Could you let me know what is wrong in the following set of steps? I registered the dataFrame through Spark's DataSource, but still dont see the query getting executed on ElasticSearch.

SparkConf conf = new SparkConf().setAppName("Simple Application"); Map<String,String> dataFrameOptions = new HashMap<String,String>(); dataFrameOptions.put("es.resource", "myindex/account"); dataFrameOptions.put("es.nodes","192.168.224.94"); dataFrameOptions.put("es.port","9200"); dataFrameOptions.put("es.index.auto.create","no"); dataFrameOptions.put("es.nodes.discovery","false"); dataFrameOptions.put("pushdown","true"); dataFrameOptions.put("double.filtering","false"); JavaSparkContext sc = new JavaSparkContext(conf); SQLContext sqlContext = new org.apache.spark.sql.SQLContext(sc); DataFrame myEsDump = sqlContext.read().format("org.elasticsearch.spark.sql").options(dataFrameOptions).load("myindex/account"); myEsDump.registerTempTable("allAccounts"); DataFrame accounts = sqlContext.sql("SELECT name FROM allAccounts WHERE name = 'Name-888'");

Here are the versions that I am using

<dependency> <!-- Spark dependency --> <groupId>org.apache.spark</groupId> <artifactId>spark-core_2.10</artifactId> <version>1.6.0</version> </dependency> <dependency> <groupId>org.elasticsearch</groupId> <artifactId>elasticsearch-spark_2.10</artifactId> <version>2.2.0-rc1</version> </dependency>

Also, in the logs I see something as below, however, I dont see the query being run on ElasticSearch ( I have search/fetch slow logs enabled for 0s)

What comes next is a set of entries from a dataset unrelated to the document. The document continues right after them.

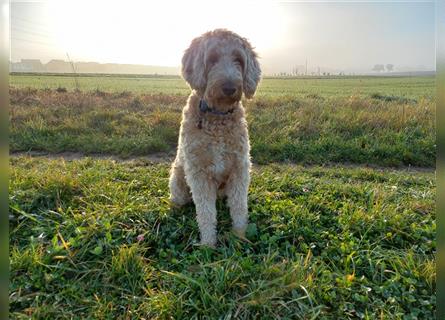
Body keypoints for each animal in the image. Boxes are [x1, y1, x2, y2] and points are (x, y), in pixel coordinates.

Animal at [169, 28, 260, 246]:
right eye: (211, 59)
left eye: (238, 59)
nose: (229, 88)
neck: (217, 116)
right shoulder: (198, 173)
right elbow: (205, 212)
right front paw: (208, 244)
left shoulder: (240, 168)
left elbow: (239, 206)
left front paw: (240, 236)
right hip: (178, 179)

16/02/01 11:49:23 DEBUG DataSource: Pushing down filters [EqualTo(name,Name-888)] 16/02/01 11:49:23 TRACE DataSource: Transformed filters into DSL $filterString

Turns out that it is issuing scan/scroll search commands. However, my index_search and index_fetch logging is not showing it, which led me to an incorrect presumption. Packet tracing revealed that the queries are being sent to ES.

Fwiw, 2.2 GA actually fixed the logs messages and on TRACE/DEBUG mode one sees the actual query from both Spark and ES.